With the GRPD facing challenges from issues like domestic violence, theft and impaired driving, its ability to proactively enforce a mask mandate is limited and Jarvie said any action taken by officers would have to be supported the prosecutor’s office and local courts, which face their own resource challenges during the pandemic.

He said officers have been called in to assist with issues that have cropped up at local businesses that have required customers to wear masks. Officers in almost all cases were able to explain the reasons behind the health recommendations and the property owners’ rights in what they allow on their property, though Javie said there was one instance of a person becoming “very uncooperative” and being issued a trespass charge being filed against them.

Jarvie said if a mandate is passed at any level of government, the police department would react similarly to how it did when businesses were closed at the start of the pandemic response in Wyoming. Officers will explain the law and the reason behind it, as well as offer other possible options available to them. He said they would also refer possible violations to the county attorney’s office if those orders are continually violated.

“I certainly agree the sharp rise in COVID cases in our county is very concerning and that mask wearing in public places is an important tool in combating the rise in cases,” Jarvie wrote. “I do not believe that issuing citations and/or making arrests will go far in gaining the desired wide spread compliance. I do believe frequent, specific information delivered in a variety of ways to the public will go further. “

Dr. Stachon’s concerns continue to grow with the spread of COVID-19 throughout the county. She said the infection rates visible now reflect actions that took place two or three weeks ago and worries if county residents will have a more somber Thanksgiving holiday as it’s likely the county will have even more people infected, which would likely end up with more people hospitalized.

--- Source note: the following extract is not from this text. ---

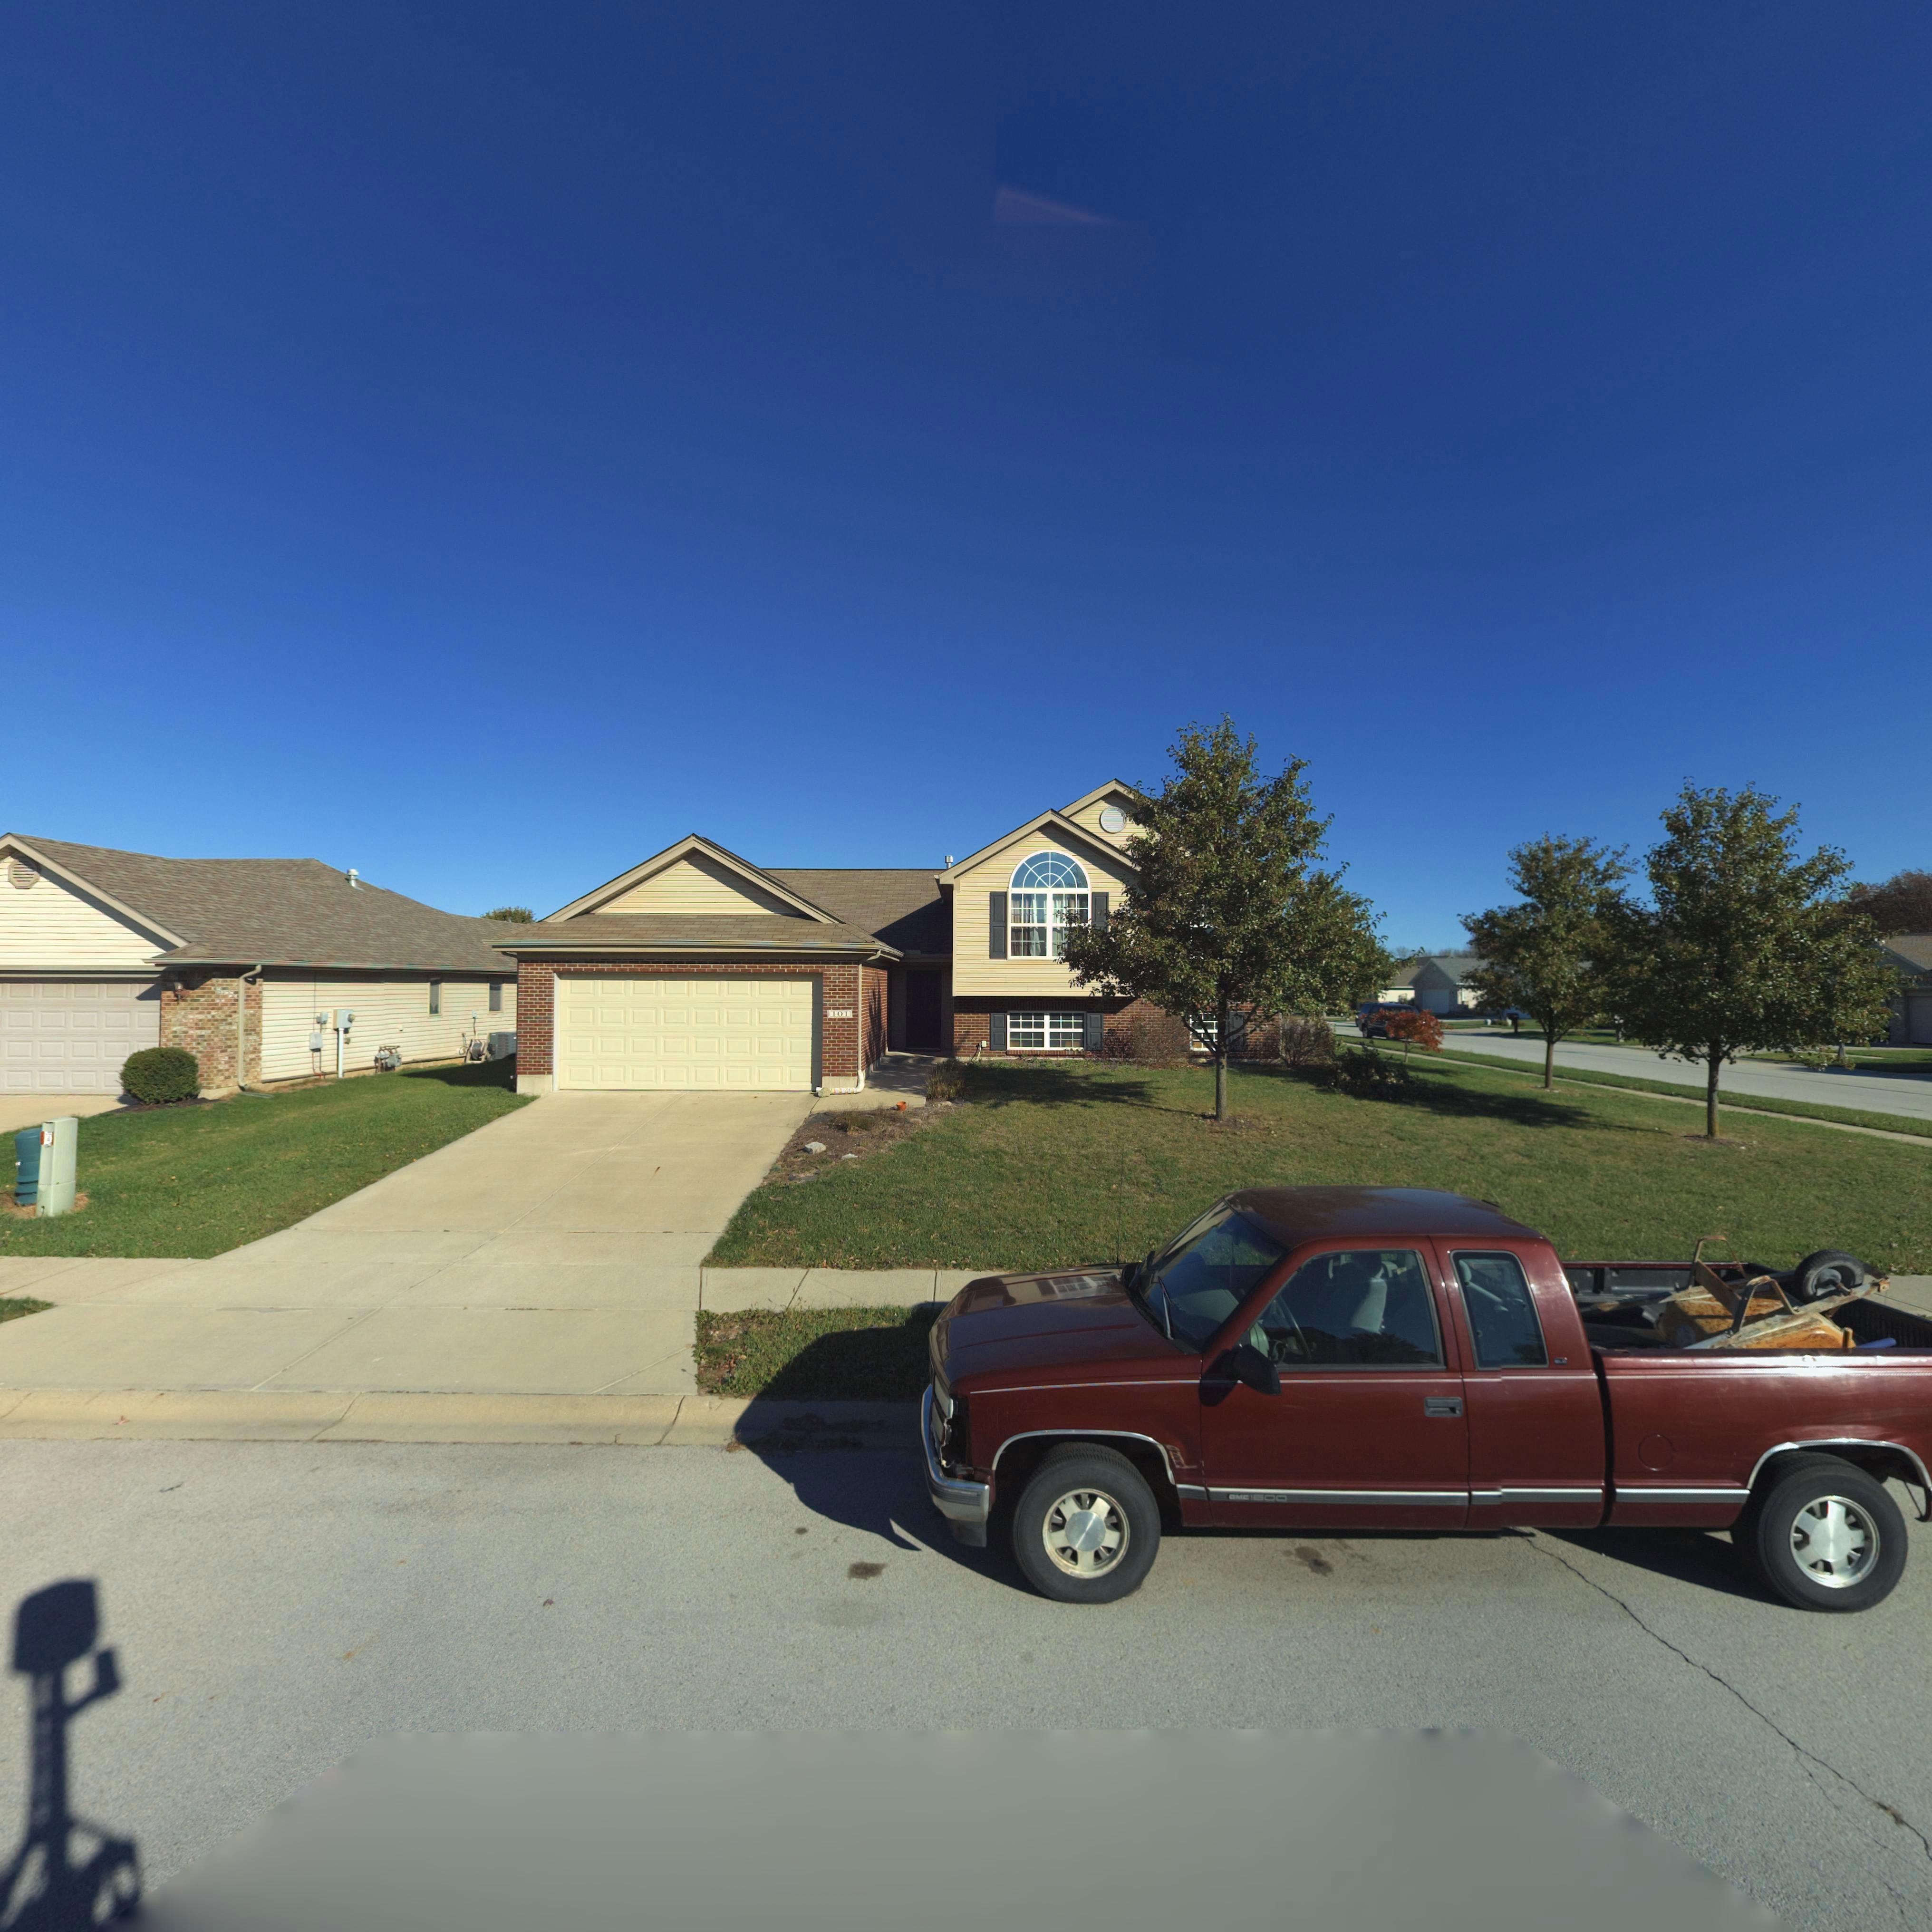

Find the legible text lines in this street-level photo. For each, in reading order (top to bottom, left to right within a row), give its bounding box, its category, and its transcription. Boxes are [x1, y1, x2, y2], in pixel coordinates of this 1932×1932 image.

[832, 1010, 848, 1017] StreetNumber: 101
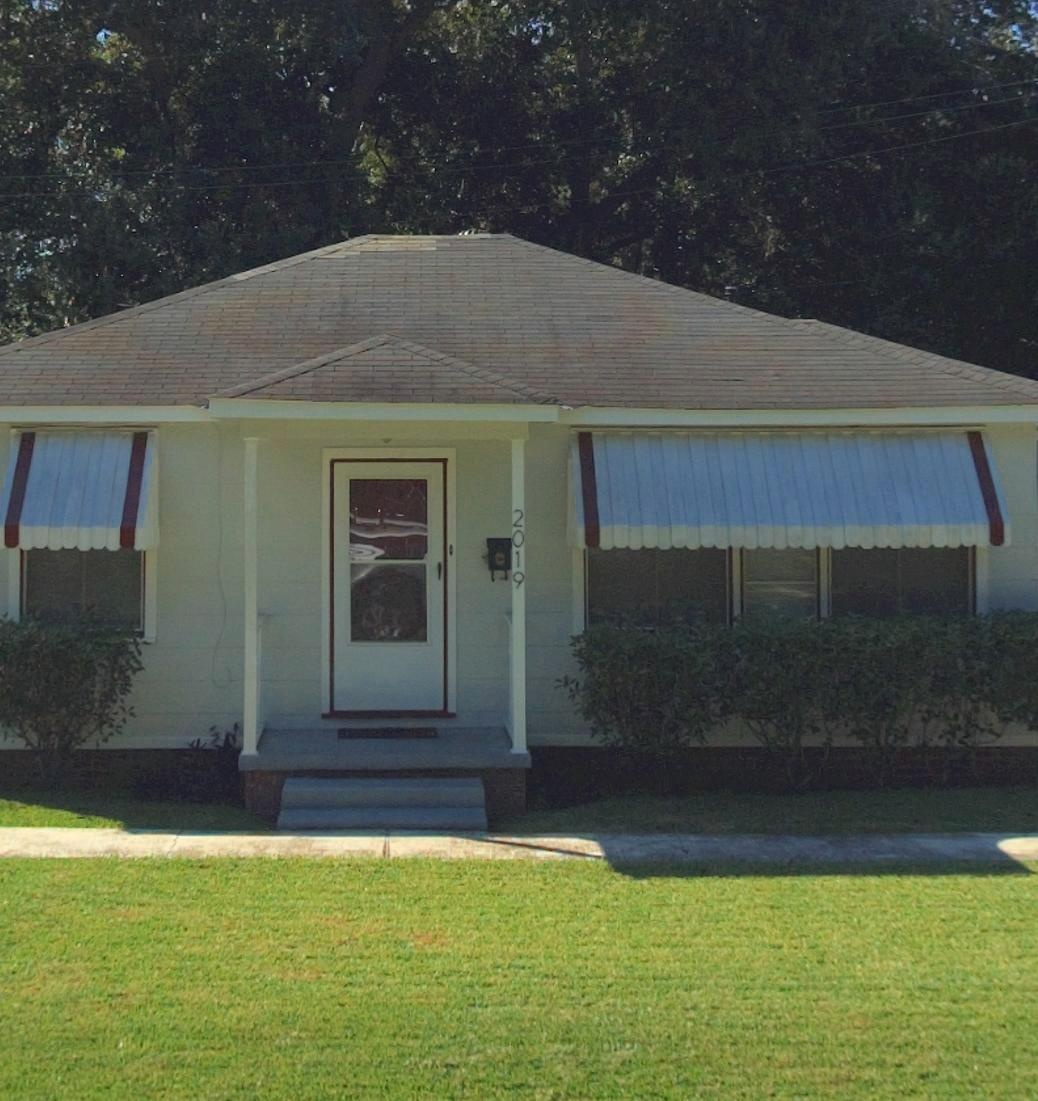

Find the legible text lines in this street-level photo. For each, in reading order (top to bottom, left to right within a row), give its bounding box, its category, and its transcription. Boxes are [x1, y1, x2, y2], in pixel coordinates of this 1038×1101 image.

Ultimately for Jarvie, the most important aspect of the issue is finding a way to reach broad community support for wearing masks.

“Two of Sir Robert Peel’s Principles of Policing are applicable here,” he wrote. “The principles state, ‘The ability of the police to perform their duties is dependent upon public approval of police actions,’ and ‘Police must secure the willing cooperation of the public in voluntary observance of the law to be able to secure and maintain the respect of the public.’”

He said without the support of the community, any enforcement efforts could cause people to lose trust in health officials, local officials and the police while doing little in addressing the problem.

In other parts of Wyoming, mask mandates have been initiated. The Wind River Reservation, along with Teton, Laramie and Albany Counties, have initiated mask mandates.